- Born: 7 June 1954 Puerto Cabezas
- Died: January 20, 2013 (aged 58) Managua
- Occupation: Activist

= Matilde Lindo =

Nicaraguan feminist

Matilde Lindo Crisanto (7 June 1954 – 20 January 2013) was a Nicaraguan feminist and activist.

==Biography==
Matilde Lindo Crisanto was born on 7 June 1954 in Puerto Cabezas, North Caribbean Coast Autonomous Region, Nicaragua, the second of three children (two daughters and a son). Her parents were Harold Lindo, a Creole, and Imogene Crisanto, a Miskito, making her a Garifuna. Though Creole English was her native tongue, she could speak Spanish and some Miskito. After finishing high school, she entered the normal school in Wapsum to become a teacher. Upon graduation, she began work in rural Miskit and Sumo people. She would attend University of the Autonomous Regions of the Nicaraguan Caribbean Coast for a degree in Law but would not complete this degree. In 1976, she traveled to Cuba for a two-year sociology course.

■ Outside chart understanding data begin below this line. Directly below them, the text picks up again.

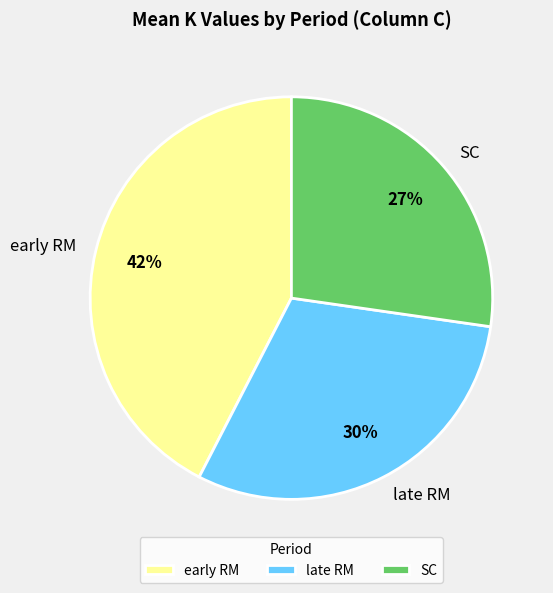

The early RM slice represents 42% of the pie. True or false?

True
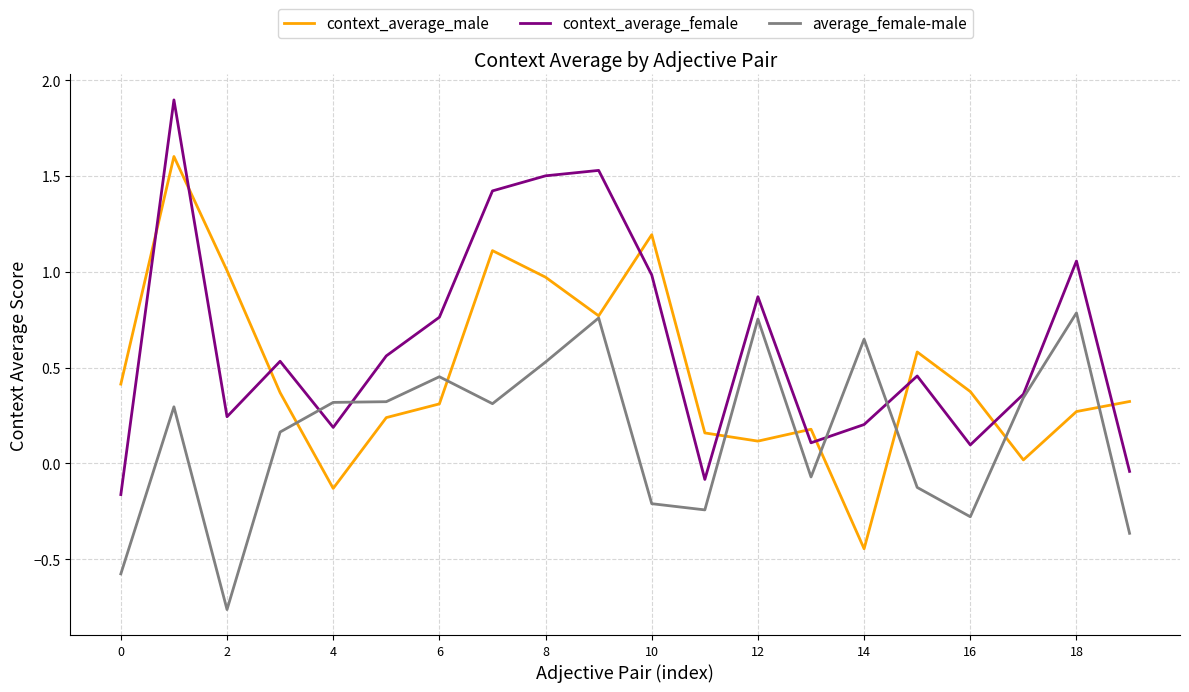

What is the maximum value for context_average_female?

1.9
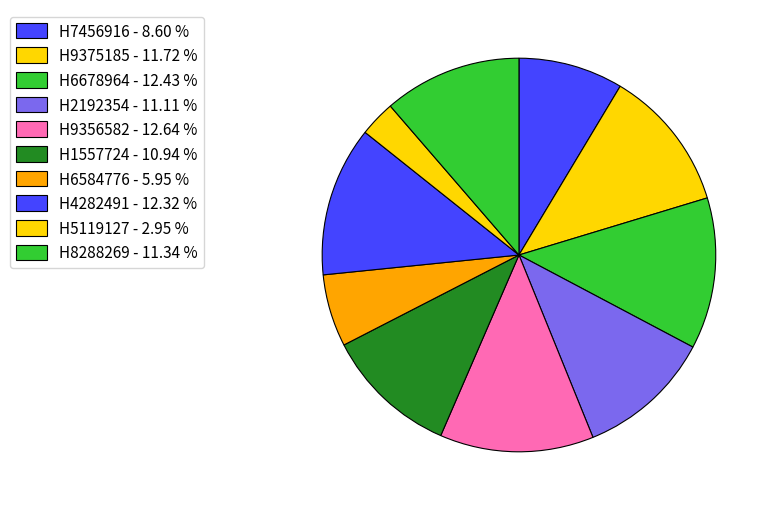

How many segments does this pie chart have?

10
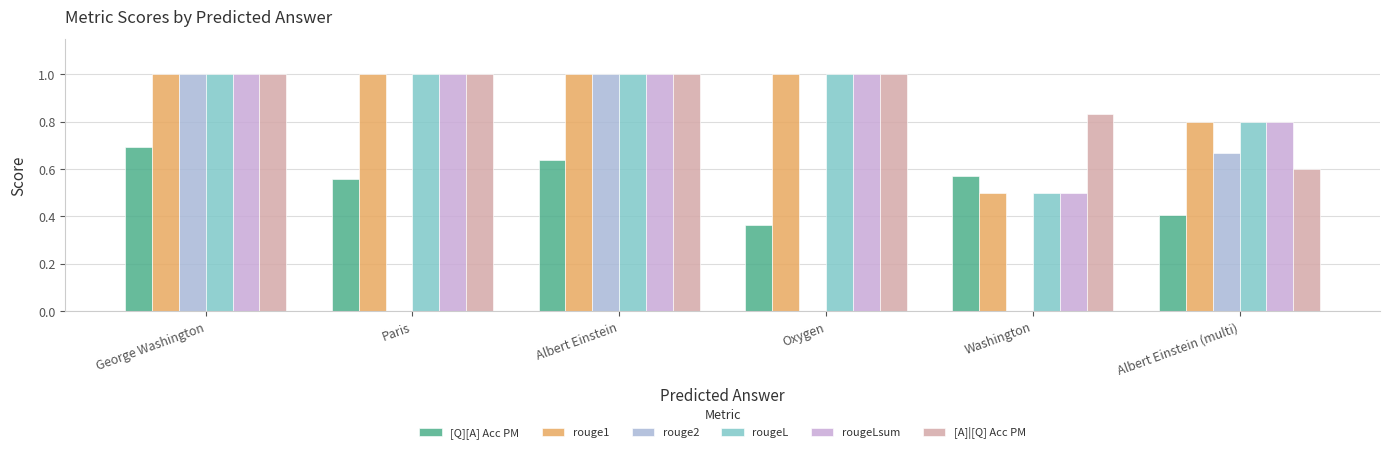

Which label corresponds to the smallest value in the chart?

Paris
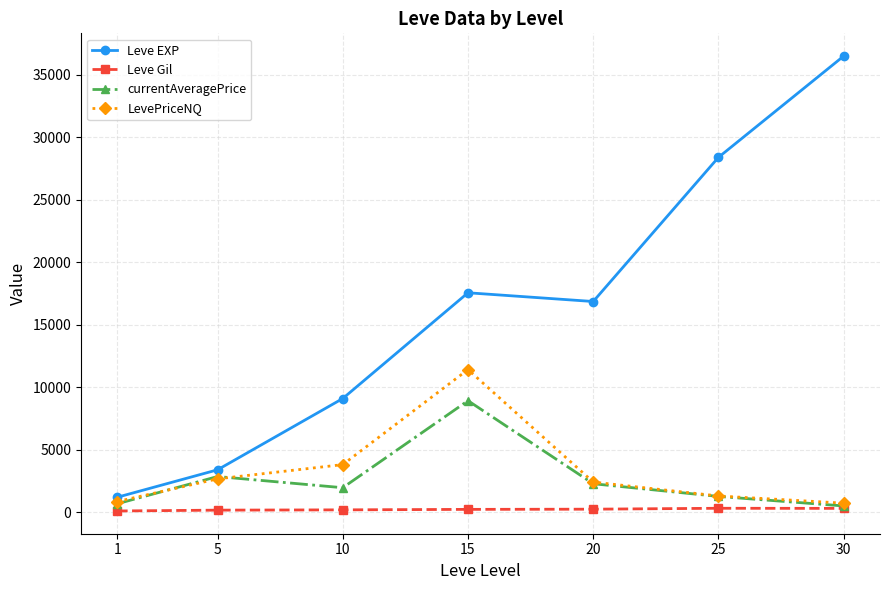

True or false: Leve Gil and LevePriceNQ intersect in this chart.

False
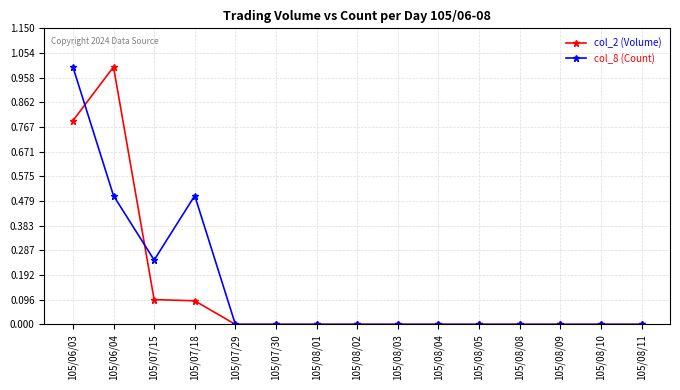

The value of col_2 (Volume) at 105/08/01 is 0.0. True or false?

True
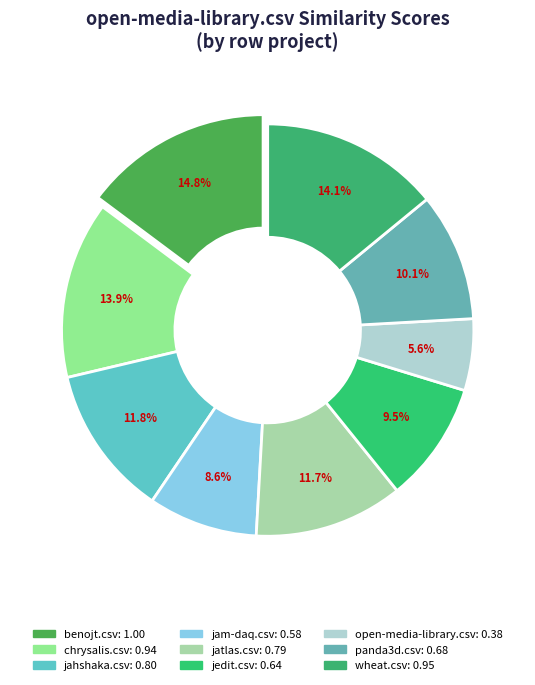

How many segments does this pie chart have?

9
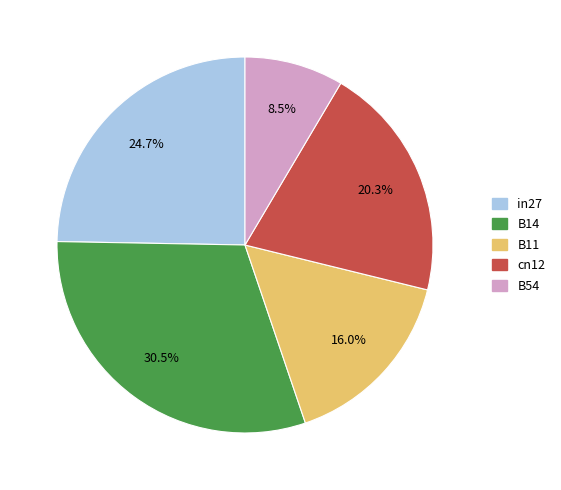

Is there any slice that represents more than half of the pie?

No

In 1979, Lindo moved to Bilwi to work as a teacher for the Ministry of the Environment and Natural Resources and became a community leader through the Moravian Church. A decade later in 1889, she began to become involved in Feminism and participated a meeting about gender and attended the first cycle of feminist training. She shortly became one of the outstanding members of the Women's movement on the Caribbean coast. In September 1995, she participated in the Fourth World Conference on Women in Beijing. Lindo was part of the Women's Network Against Violence and in 2003 moved to Managua to join its Coordinating Commission.

On 13 January 2013, at the age of 59, Matilde died of a heart attack in Managua.